Biological Sciences courses for 2020
Whether it is managing natural resources, conserving species, restoring ecosystems or ensuring global food security, biology and biologists will be vital for our planet in the 21st century.
The school is based in the iconic Life Sciences Building, opened by Sir David Attenborough in 2014 as one of the UK's leading biology facilities.
The school is highly rated for its research and teaching and has strong links with the BBC Natural History Unit, conservation organisations and the biotech industry.
Why study Biological Sciences at Bristol?
Biological sciences at Bristol is distinct because we cover all aspects of biological life, from genes and cells to populations and ecosystems.
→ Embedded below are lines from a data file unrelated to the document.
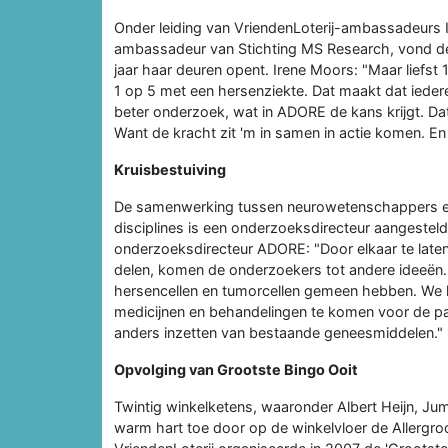
Onder leiding van VriendenLoterij-ambassadeurs I
ambassadeur van Stichting MS Research, vond de
jaar haar deuren opent. Irene Moors: "Maar liefst
1 op 5 met een hersenziekte. Dat maakt dat iedere
beter onderzoek, wat in ADORE de kans krijgt. Dat
Want de kracht zit 'm in samen in actie komen. E
Kruisbestuiving
De samenwerking tussen neurowetenschappers e
disciplines is een onderzoeksdirecteur aangestel
onderzoeksdirecteur ADORE: "Door elkaar te laten z
delen, komen de onderzoekers tot andere ideeën.
hersencellen en tumorcellen gemeen hebben. We h
medicijnen en behandelingen te komen voor de pat
anders inzetten van bestaande geneesmiddelen."
Opvolging van Grootste Bingo Ooit
Twintig winkelketens, waaronder Albert Heijn, Ju
warm hart toe door op de winkelvloer de Allergroo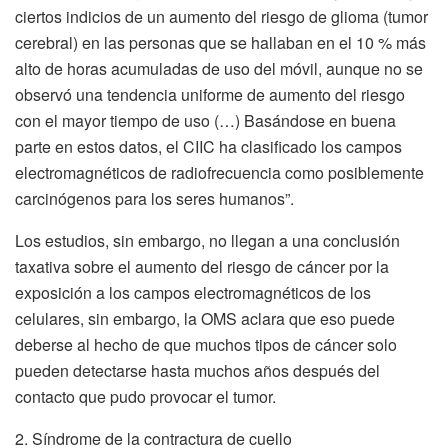
ciertos indicios de un aumento del riesgo de glioma (tumor
cerebral) en las personas que se hallaban en el 10 % más
alto de horas acumuladas de uso del móvil, aunque no se
observó una tendencia uniforme de aumento del riesgo
con el mayor tiempo de uso (…) Basándose en buena
parte en estos datos, el CIIC ha clasificado los campos
electromagnéticos de radiofrecuencia como posiblemente
carcinógenos para los seres humanos”.
Los estudios, sin embargo, no llegan a una conclusión
taxativa sobre el aumento del riesgo de cáncer por la
exposición a los campos electromagnéticos de los
celulares, sin embargo, la OMS aclara que eso puede
deberse al hecho de que muchos tipos de cáncer solo
pueden detectarse hasta muchos años después del
contacto que pudo provocar el tumor.
2. Síndrome de la contractura de cuello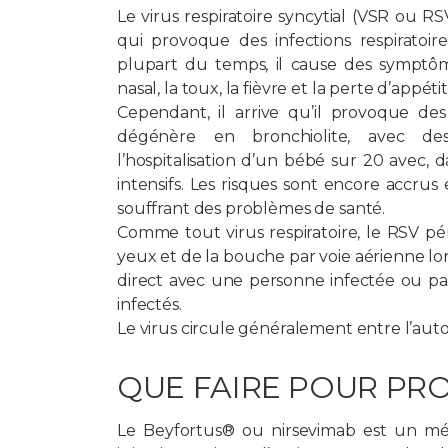
Le virus respiratoire syncytial (VSR ou R
qui provoque des infections respiratoir
plupart du temps, il cause des symptôm
nasal, la toux, la fièvre et la perte d’appétit
Cependant, il arrive qu’il provoque de
dégénère en bronchiolite, avec des di
l’hospitalisation d’un bébé sur 20 avec, d
intensifs. Les risques sont encore accru
souffrant des problèmes de santé.
Comme tout virus respiratoire, le RSV p
yeux et de la bouche par voie aérienne l
direct avec une personne infectée ou par
infectés.
Le virus circule généralement entre l’aut
QUE FAIRE POUR PR
Le Beyfortus® ou nirsevimab est un mé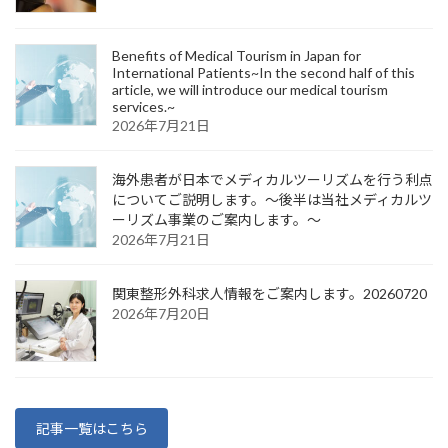
Benefits of Medical Tourism in Japan for
International Patients~In the second half of this
article, we will introduce our medical tourism
services.~
2026年7月21日
海外患者が日本でメディカルツーリズムを行う利点
についてご説明します。～後半は当社メディカルツ
ーリズム事業のご案内します。～
2026年7月21日
関東整形外科求人情報をご案内します。20260720
2026年7月20日
記事一覧はこちら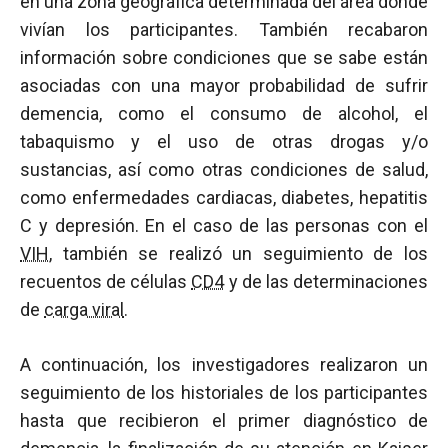
en una zona geográfica determinada del área donde
vivían los participantes. También recabaron
información sobre condiciones que se sabe están
asociadas con una mayor probabilidad de sufrir
demencia, como el consumo de alcohol, el
tabaquismo y el uso de otras drogas y/o
sustancias, así como otras condiciones de salud,
como enfermedades cardiacas, diabetes, hepatitis
C y depresión. En el caso de las personas con el
VIH
, también se realizó un seguimiento de los
recuentos de células
CD4
y de las determinaciones
de
carga viral
.
A continuación, los investigadores realizaron un
seguimiento de los historiales de los participantes
hasta que recibieron el primer diagnóstico de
We believe that successful biologists of the future need broad training to tackle the scientific challenges facing humanity and we have strong links across the University with:
- palaeontologists and climate scientists in the School of Earth Sciences;
- molecular biologists in the School of Biochemistry;
- those studying human behaviour in the School of Psychological Science.
We equip you to apply rigorous, logical, interdisciplinary thinking to biological questions, starting with the fundamentals and progressing to the edge of knowledge.
You will be taught in lectures, practical classes, tutorials and other smaller group sessions, as well as in the field; directed independent study is essential, too.
Your final year gives you considerable choice in which aspects of biology you wish to pursue and the opportunity to undertake your own research.
View the School of Biological Sciences on film.
What kind of student would this course suit?
Our biological sciences courses are ideally suited to you if you want a flexible course structure allowing you to choose a broad biological education or to focus on particular areas of interest.
Our courses will be a good choice if you are keen to experience cutting-edge research in the field and the lab and are a motivated, independent learner with a desire to gain analytical and problem-solving skills.
You will learn to think rationally and creatively and we will teach you to communicate effectively, both orally and in writing, for technical and lay audiences.
How is this course taught and assessed?
We provide an excellent training framework that includes lectures, practicals, fieldwork and small-group tutorials, all delivered by active researchers.
First-year units are assessed by a combination of practical work, essays, short-answer tests and a written examination.
In year two, most units are assessed by a combination of coursework (write-ups of practical or project work, open-book tests, short-answer tests, critical and tutorial essays and oral presentations) and a written examination. You will also attend a week-long field or laboratory course of your choosing.
Further assessment includes written project reports. The third-year lecture units are assessed by unseen written examinations.
What are my career prospects?
Recent graduates have progressed to higher degrees (MSc or PhD) or directly to employment in biological research, government agencies, conservation and wildlife management, the biotech industry, agro-industry, pharmaceuticals, zoos, museums, environmental consultancy, teaching and higher education.
A significant number go into science media in television and journalism.
Our degrees give you broad employment options beyond biology; you will be highly valued by employers outside of science as a numerate graduate with good analytical, problem-solving and communication skills.